As someone who defends the NSA, I will shoot myself in the foot here, and point out that the poll you mentioned is only about one half of what came out about the NSA's intelligence gathering. The poll only references the phone metadata, which for me makes perfect sense. As someone who tries to defend the NSA, I would prefer those who argue against it to see the difference between the PRISM and the "telephony metadata" we've got our hands on recently. The telephone side of things, to me, looks well balanced, with a large number of checks and balances in place that make it constitutional (but right is something you can argue about). The PRISM program is something we all know much less about, so it is unlikely that we can find answers one way or another on that.

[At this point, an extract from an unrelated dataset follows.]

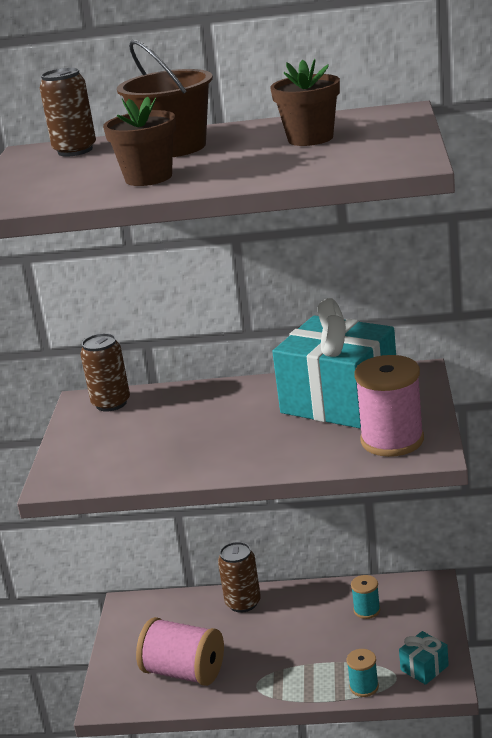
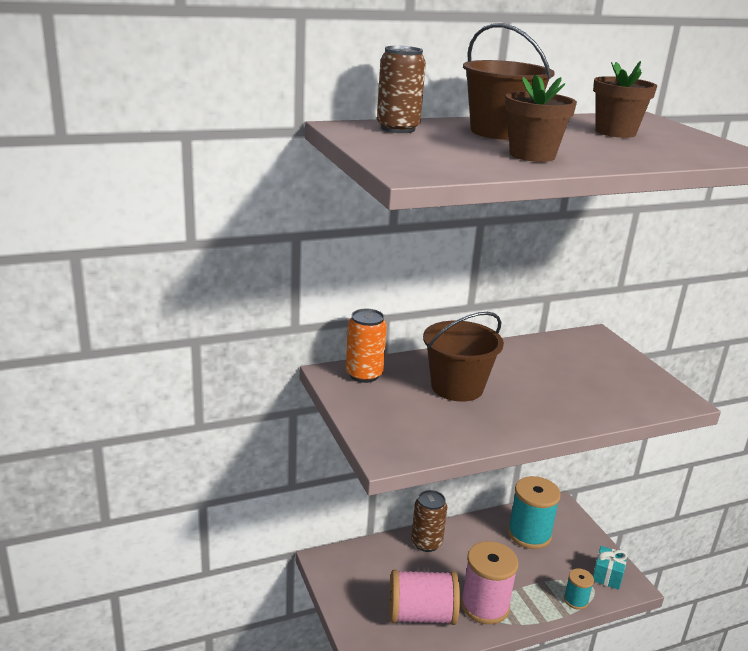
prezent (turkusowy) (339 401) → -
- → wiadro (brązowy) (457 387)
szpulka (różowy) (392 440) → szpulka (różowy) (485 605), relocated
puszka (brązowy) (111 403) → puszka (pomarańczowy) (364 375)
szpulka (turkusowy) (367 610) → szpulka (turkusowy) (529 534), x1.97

I will believe we are making real progress when honest "progressives" start to see the crony capitalist nature of the government, and realize it does not reflect their values. We need a Tea Party of the Left. When Occupy started I went to two meetings, and had some hope this would happen. But the old-timer Lefty professional activists immediately hijacked it and the whole thing was a waste of time. But this post is a hopeful sign.

Agreed. You point to an important problem: how do you stop reform movements from being hijacked by the elite? I don't think it is a problem unique to the Left. If there is evidence that the Tea Party has not been co-opted by the people they were supposed to be against, I'd love to hear it.

Rand Paul's 2010 fund raiser with the Republican Senatorial Committee was a watershed moment in this regard. Transformed from the nation's most prominent outside insurgent into an establishment figure. A lot of the Tea Party has changed like that – from outsides angry against the establishment to shock troops in the culture wars.

The culture wars are the real source of the problem. It is what keeps a far-left/far-right coalition from forming, and it allows rentiers to stamp out or co-opt dissent fairly early on. Here is what I wrote on this point a few months ago:

As in the antebellum, today's hyperpartisanship has its uses. The issues are real enough, and the cultural divide between each party's demographic "base" is wide. Politicians take advantage of this with over-the-top rhetoric, turning all issues into a cultural crusade against the radicalism of the progressive left or the bigotry of entrenched conservatism. The accuracy of these attacks is unimportant. The antebellum party system allowed Southerners to define themselves as 'Whigs' or 'Democrats' instead of 'slavers'. The current system serves its purpose just as well, allowing plutarchs to define themselves not in terms of power or privilege, but as part of a culturally cohesive group that represents 'real' America. With partisan issues taking the fore, politicians, lobbyists, and corporate big wigs can plunder the American economy and strip American citizens of their liberties in a decidedly bipartisan fashion. [9] And thus the greatest structural faultline in America's body-politic and the most dangerous challenge to the integrity of her republican institutions and the liberties of her citizenry continues onward without public comment. And all of this without a gag rule.

T. Greer. “Ominous Parallels: What Antebellum America Can Teach Us About Our Modern Political Regime.” The Scholars Stage. 26 February 2013.

Thus the brilliance of America 3.0's call to decentraliza the culture wars off of the national stage. Economic/institutional reform won't happen if current identity politics reigns.